Method: Apply SVD throw away the points not-estimated well (look at the estimation error of those points) [this is important since the SVD repr. of those points is likely noise]

for each data point compute top k nearest neighbors (e.g. top 100 or top 1000 or until a threshold is reached)

create the data point to data point matrix make sure the graph represented in this matrix is not too disconnected (if so and this is desired, apply the following method to each connected component)

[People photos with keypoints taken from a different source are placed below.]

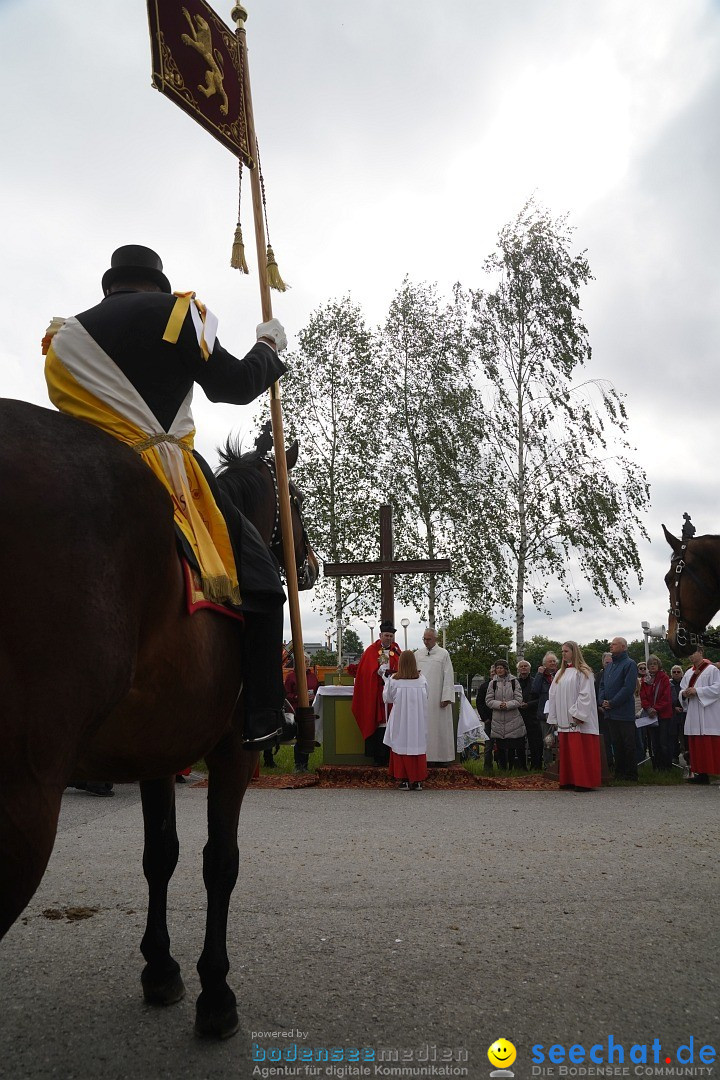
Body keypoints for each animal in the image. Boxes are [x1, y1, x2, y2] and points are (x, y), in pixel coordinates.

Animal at [0, 397, 317, 1036]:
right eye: (295, 500)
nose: (314, 564)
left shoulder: (155, 753)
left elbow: (160, 854)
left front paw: (161, 967)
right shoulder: (233, 751)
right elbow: (220, 860)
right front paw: (215, 991)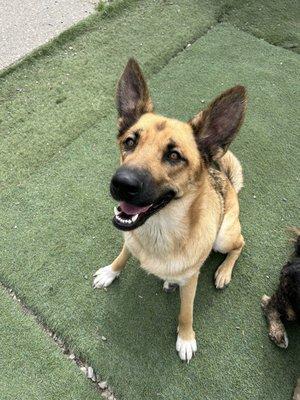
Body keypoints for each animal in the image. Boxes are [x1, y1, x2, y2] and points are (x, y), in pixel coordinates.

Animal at [93, 58, 246, 362]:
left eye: (174, 156)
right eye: (130, 142)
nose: (121, 183)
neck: (159, 229)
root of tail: (226, 181)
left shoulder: (191, 281)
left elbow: (186, 313)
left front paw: (185, 338)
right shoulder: (129, 238)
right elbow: (123, 254)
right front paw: (111, 272)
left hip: (223, 238)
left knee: (241, 243)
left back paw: (224, 272)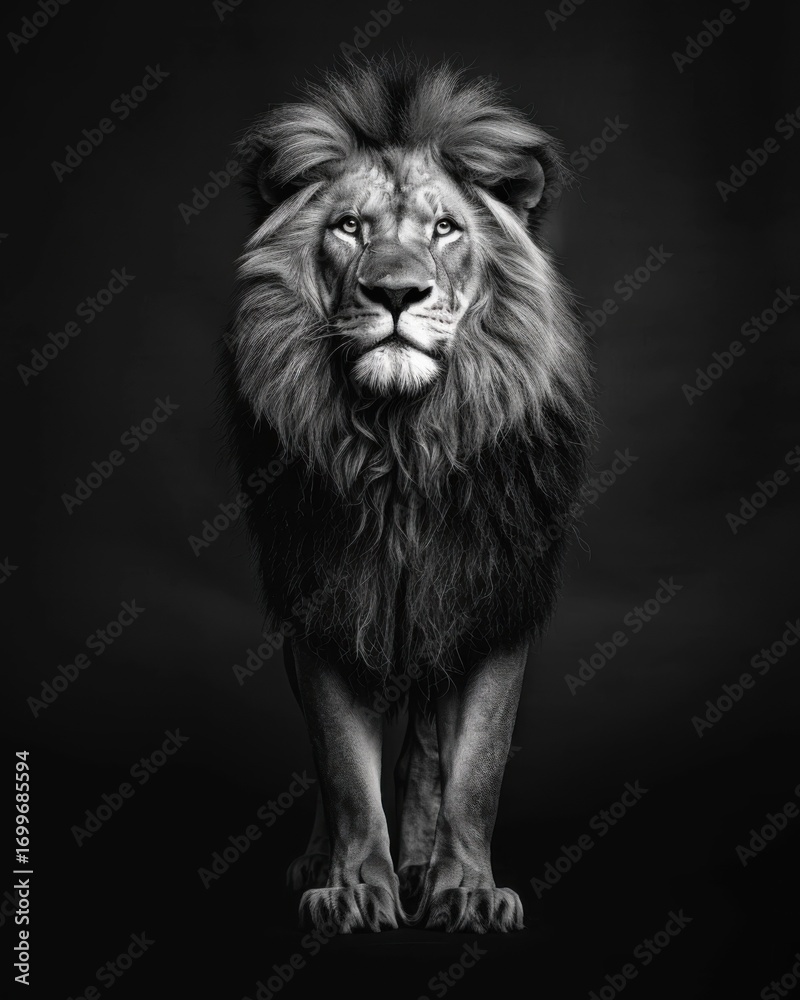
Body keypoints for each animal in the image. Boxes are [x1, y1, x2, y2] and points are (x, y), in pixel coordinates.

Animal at [220, 56, 594, 934]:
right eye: (350, 227)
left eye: (446, 229)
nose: (396, 293)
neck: (401, 446)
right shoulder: (326, 599)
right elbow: (345, 772)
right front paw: (356, 886)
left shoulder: (492, 600)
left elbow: (474, 771)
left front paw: (467, 889)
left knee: (427, 746)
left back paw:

unitl AA’ is not well approximated: dir = Iteratively compute the principlal direction on the truncated matrix project all the data into this direction split the data points by their projections into three groups +1,-1, 0(or ?) truncate by setting the (?) to 0 set AA’ = AA’ - (lambda*)uu’ (u’ is the truncated version; lambda is the learning rate) //essentially a sparse additive model with a sigmoid note that AA’ is not the ground truth but 20 % approximation. So we may want to recompute the distances to the points in +1,-1 buckets (the other thing is that inverted index typically can handle positive only) [make sure no point appears in more than 100 directions; you can put it in the objective]

Because in the end you may not get the residual to be 0, you can repeat a few times by adding the residula to AA’ (the residual is noise)

inutitively each direction is the overlap with a very strong cluster. You can also do some kind of “sparse” k-means and maybe improve.